Enabling Unified Analytics for Impala in CDW Private Cloud

You can enable Unified Analytics while creating an Impala Virtual Warehouse. Doing this provisions a Virtual Warehouse that can automatically redirect queries to an appropriate SQL engine (either Hive or Impala) depending on the nature of the query.

Why should you enable Unified Analytics

When you create a Hive Virtual Warehouse, Unified Analytics is enabled by default. When you create an Impala Virtual Warehouse, you need to perform an extra step to enable Unified Analytics. Unified Analytics integrates the Hive and Impala SQL engines and Hue and impala-shell query editors.
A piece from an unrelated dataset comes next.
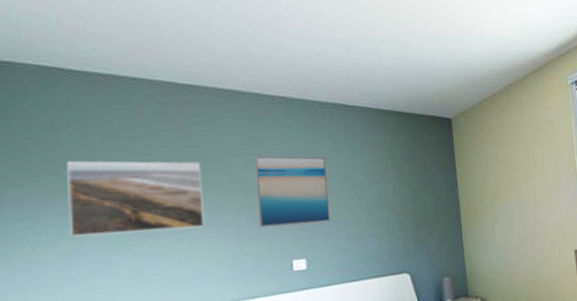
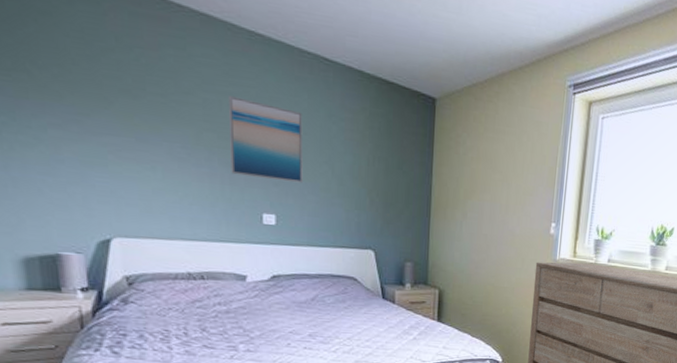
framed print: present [67,160,204,237] -> none [37,59,177,161]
By choosing to enable Unified Analytics while creating an Impala Virtual Warehouse, you provision a warehouse with these capabilities.
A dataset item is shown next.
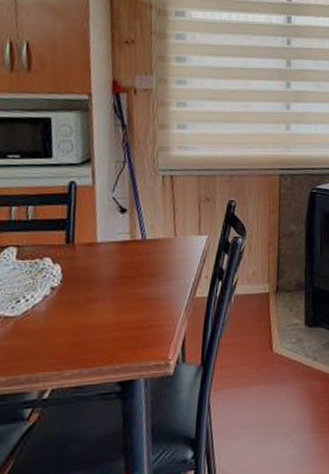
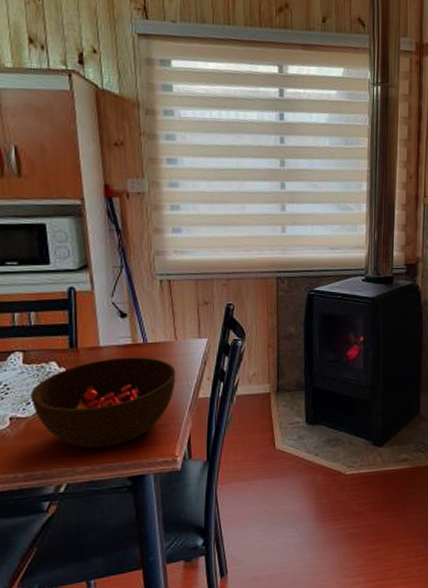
bowl: none [21,254,174,350] -> present [31,357,176,448]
To enable Unified Analytics on an Impala Virtual Warehouse, turn on the Enable Unified Analytics option.

Additional settings related to Unified Analytics for Imala

Because Hive-related services and components are added by CDW when you create an Impala Virtual Warehouse with Unified Analytics, ensure that you review and configure the following additional options based on your needs:

Unified Analytics Authentication Mode

After you turn on Enable Unified Analytics option, select the authentication mode from the Unified Analytics Authentication Mode drop-down menu. The default authentication mode for the Hive components in the Unified Analytics mode is LDAP. The authentication mode that you set here applies only to the Unified Analytics' components (mainly Hive). The Impala components continue to support both LDAP and Kerberos authentication modes. If you connect to the Impala Virtual Warehouse remotely, then both LDAP and Kerberos authentication modes can be used. But if you connect to the Impala Virtual Warehouse in the Unified Analytics mode, then only the selected authentication mode is used.

ETL Isolation

The ETL Isolation option is similar to the Query Isolation option that you can use for scan-heavy, data-intensive queries.

Max Concurrent Isolated Queries: Sets the maximum number of isolated queries that can run concurrently in their own dedicated executor nodes or the maximum number of queries that can spawn dedicated executor groups at one time. Select this number based on the scan size of the data for your average scan-heavy, data-intensive query. For example, if Max Concurrent Isolated Queries is set to 3 and a dedicated executor group is spawned for each data-intensive query, only 3 dedicated executor groups can be running at one time. If another data-intensive query is received, it must wait in a queue to run.

Max Nodes Per Isolated Query: Sets how many executor nodes that can be created for each isolated data-intensive query.